Ich stellte den Antrag, legte alle vorhandenen Arztbriefe und Krankenhausberichte bei, zusätzlich noch einmal das Schreiben meines Chirurgen.
Den Widerspruch legte ich ebenfalls erneut dazu und machte ganz klare Angaben wo ich mich sehe und welcher GdB mir meiner Meinung nach zusteht.
Bevor ich alles abschickte, ging ich mit einer Kopie des Widerspruchs zu meinem Gastroenterologen, um diesen mit ihm durchzugehen.
Er sprach mir Mut zu und sagte mehrmals, dass ich den Widerspruch sehr gut umgesetzt hätte. 
Und damit schickte ich alles ab.

Es dauerte etwa zwei bis drei Monate bis ich meinen Bescheid erhielt und was soll ich sagen?

TADAAA- ich habe alles bekommen, was ich gefordert habe und als nette Zugabe obendrauf, gab es das nette Wörtchen „unbefristet“.

Ich hätte nie gedacht, dass ich mich einmal so freuen würde behindert zu sein, aber in diesem Fall trifft es definitiv zu.
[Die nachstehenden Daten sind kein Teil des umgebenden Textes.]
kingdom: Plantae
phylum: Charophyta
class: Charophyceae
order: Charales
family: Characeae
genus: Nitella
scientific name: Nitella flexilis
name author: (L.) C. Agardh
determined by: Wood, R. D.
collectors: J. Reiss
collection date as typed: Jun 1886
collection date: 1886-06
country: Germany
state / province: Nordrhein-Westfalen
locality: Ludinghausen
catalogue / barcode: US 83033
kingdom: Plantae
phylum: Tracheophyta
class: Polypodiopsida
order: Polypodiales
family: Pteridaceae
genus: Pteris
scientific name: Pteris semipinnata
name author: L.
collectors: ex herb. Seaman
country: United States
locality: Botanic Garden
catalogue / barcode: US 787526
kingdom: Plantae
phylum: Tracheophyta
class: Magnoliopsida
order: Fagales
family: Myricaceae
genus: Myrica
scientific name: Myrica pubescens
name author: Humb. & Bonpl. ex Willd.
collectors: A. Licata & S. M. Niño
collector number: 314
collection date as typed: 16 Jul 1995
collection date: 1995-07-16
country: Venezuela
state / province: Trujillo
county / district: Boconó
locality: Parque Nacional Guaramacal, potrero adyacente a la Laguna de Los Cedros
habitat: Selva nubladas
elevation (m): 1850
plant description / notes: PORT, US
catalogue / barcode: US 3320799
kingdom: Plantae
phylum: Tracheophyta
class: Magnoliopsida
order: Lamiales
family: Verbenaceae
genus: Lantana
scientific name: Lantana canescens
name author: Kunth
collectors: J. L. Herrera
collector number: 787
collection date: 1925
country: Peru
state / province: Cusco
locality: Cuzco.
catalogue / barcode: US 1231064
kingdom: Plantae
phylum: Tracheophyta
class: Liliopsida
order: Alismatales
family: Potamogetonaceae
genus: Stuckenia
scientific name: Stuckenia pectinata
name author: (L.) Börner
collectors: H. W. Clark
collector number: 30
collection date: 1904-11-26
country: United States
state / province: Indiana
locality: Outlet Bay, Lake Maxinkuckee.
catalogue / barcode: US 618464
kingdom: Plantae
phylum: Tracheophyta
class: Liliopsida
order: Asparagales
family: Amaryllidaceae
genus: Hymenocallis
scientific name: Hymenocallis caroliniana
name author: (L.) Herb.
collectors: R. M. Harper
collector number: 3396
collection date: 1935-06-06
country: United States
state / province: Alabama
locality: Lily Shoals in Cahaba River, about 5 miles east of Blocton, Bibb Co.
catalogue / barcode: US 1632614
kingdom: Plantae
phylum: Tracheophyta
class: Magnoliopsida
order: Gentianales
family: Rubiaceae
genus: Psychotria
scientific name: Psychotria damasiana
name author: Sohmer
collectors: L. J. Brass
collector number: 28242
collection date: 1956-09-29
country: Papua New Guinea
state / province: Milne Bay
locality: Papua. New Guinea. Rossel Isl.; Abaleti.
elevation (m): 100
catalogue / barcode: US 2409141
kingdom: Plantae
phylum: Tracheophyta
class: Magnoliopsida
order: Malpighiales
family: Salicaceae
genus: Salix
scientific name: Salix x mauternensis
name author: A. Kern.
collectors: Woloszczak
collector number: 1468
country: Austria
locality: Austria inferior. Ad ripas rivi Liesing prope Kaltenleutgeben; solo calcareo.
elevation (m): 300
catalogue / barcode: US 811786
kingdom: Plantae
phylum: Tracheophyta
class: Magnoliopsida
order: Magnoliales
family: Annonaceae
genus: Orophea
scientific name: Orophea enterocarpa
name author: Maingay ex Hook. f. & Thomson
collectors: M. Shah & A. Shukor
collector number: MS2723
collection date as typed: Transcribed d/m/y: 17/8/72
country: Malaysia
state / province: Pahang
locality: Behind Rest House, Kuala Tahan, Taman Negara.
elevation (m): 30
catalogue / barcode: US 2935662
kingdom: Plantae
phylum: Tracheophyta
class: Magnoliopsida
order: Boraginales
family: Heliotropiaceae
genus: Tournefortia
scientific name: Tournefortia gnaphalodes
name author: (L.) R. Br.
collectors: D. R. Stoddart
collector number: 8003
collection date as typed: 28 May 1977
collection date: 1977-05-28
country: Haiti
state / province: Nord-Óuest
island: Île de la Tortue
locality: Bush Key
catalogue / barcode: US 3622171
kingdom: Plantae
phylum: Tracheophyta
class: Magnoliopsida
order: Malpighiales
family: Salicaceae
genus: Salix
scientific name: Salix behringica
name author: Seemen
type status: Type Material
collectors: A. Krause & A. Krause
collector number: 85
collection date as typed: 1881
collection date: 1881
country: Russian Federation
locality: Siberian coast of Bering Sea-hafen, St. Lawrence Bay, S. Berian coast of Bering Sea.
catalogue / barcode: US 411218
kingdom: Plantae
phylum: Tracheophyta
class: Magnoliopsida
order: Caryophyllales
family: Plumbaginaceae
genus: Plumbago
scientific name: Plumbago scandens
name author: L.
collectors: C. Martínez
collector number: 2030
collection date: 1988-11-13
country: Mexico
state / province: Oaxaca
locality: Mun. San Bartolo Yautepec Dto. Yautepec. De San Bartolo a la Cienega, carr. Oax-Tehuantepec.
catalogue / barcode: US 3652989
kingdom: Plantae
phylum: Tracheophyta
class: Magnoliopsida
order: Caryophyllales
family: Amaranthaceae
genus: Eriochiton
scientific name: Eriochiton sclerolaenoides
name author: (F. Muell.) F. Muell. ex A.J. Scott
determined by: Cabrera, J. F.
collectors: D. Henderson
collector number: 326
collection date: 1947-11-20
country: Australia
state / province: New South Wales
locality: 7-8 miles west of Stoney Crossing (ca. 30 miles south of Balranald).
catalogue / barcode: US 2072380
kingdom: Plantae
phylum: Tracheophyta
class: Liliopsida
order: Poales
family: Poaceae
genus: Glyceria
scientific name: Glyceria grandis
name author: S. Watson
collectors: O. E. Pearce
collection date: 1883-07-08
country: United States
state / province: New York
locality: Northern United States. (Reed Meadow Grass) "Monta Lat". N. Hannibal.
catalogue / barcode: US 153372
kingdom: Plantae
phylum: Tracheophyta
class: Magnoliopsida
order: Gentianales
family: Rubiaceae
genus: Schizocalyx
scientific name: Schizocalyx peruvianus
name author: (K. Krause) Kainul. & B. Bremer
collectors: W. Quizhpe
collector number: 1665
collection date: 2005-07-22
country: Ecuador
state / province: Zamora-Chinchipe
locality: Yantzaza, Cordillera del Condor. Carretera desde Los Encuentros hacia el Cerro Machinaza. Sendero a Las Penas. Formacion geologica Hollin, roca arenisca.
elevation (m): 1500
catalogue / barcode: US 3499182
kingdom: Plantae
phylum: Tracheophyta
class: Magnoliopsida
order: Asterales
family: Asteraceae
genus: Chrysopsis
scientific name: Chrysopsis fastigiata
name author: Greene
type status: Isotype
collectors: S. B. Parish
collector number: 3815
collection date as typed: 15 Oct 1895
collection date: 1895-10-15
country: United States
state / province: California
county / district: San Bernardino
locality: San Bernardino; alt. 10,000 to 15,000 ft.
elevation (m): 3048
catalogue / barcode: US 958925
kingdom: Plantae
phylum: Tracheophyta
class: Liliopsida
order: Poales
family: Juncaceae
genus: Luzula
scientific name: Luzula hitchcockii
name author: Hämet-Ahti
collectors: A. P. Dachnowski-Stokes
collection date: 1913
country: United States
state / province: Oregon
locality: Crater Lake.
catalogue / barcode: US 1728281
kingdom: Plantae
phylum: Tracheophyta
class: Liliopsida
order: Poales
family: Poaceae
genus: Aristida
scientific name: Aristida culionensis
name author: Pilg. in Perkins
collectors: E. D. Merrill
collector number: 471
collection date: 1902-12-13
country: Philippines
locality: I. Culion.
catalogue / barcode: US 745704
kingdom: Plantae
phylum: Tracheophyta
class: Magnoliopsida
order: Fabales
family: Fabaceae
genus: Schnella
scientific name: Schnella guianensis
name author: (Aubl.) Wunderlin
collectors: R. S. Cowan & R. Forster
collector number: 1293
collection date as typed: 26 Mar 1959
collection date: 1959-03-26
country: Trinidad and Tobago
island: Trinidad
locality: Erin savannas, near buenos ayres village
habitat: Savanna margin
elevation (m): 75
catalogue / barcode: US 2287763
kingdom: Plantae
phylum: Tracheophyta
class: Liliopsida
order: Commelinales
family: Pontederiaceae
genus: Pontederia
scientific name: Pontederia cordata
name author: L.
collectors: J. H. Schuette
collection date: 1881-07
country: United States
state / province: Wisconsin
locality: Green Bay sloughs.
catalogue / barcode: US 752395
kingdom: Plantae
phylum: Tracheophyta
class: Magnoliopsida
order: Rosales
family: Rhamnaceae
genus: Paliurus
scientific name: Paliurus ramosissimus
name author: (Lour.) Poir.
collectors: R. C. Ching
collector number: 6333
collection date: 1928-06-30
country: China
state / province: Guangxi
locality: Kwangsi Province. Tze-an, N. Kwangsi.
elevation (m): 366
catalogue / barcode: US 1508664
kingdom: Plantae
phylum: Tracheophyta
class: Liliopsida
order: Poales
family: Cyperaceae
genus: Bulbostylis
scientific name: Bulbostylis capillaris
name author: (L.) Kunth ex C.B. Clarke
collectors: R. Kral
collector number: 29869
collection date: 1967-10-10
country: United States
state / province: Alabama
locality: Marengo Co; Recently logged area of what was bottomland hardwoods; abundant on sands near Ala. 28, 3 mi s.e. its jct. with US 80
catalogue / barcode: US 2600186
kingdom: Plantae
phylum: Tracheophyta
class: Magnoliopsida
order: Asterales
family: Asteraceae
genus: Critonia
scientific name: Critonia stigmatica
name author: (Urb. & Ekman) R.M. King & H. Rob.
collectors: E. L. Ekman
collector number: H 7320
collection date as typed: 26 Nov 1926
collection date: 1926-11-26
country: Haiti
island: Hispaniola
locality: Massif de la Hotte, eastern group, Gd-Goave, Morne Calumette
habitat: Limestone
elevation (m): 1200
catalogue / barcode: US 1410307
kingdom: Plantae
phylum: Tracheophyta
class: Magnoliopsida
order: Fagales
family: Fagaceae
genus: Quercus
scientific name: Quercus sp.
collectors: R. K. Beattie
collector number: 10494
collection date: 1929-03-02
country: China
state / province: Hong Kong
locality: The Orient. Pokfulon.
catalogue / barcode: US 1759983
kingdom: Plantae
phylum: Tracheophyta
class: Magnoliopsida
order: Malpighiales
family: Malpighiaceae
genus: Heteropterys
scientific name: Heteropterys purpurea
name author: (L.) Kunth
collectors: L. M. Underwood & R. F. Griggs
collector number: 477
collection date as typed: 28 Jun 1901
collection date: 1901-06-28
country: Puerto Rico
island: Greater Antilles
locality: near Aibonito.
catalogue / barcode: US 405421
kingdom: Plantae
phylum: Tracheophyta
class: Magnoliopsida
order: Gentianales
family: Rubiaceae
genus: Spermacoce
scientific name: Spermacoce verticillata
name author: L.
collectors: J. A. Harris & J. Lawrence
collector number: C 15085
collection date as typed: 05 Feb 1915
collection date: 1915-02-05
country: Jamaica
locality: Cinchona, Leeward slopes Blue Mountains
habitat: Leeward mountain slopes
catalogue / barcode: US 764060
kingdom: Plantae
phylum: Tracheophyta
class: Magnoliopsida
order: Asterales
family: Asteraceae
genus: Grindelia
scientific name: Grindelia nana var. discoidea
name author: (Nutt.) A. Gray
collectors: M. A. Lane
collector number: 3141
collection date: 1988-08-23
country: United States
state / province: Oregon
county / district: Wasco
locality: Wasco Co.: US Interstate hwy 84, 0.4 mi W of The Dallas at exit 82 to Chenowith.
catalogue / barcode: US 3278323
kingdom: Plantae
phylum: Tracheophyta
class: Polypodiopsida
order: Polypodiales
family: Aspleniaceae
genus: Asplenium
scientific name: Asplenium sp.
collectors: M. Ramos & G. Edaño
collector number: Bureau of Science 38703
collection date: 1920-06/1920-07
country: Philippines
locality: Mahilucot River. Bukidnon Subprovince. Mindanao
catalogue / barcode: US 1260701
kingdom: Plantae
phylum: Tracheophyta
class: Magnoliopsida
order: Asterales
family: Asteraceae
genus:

Nicht WEIL ich behindert bin, sondern weil ich es bin und das bekommen habe, was mir zusteht. 
Ich möchte damit nicht sagen, dass es einfach war. Es hat mich sehr viel Energie und Kraft gekostet. Die Art und Weise wie es abgelaufen ist, war zum Teil wirklich unnötig und überflüssig.

Und jetzt kommt das ABER:

Es hat sich gelohnt. Es hat sich gelohnt für mich einzustehen und für mich zu kämpfen. Dem zu widersprechen, was die Leute behaupten über mich zu wissen (in diesem Fall die Sachbearbeiterin).

Das daraus entstandene Resultat hat mir die Bestätigung gegeben, dass man folgendes eigentlich viel öfter tun sollte:
Nicht immer alles hinnehmen, sondern sich auch einfach mal für sich selbst und seine Bedürfnisse stark machen.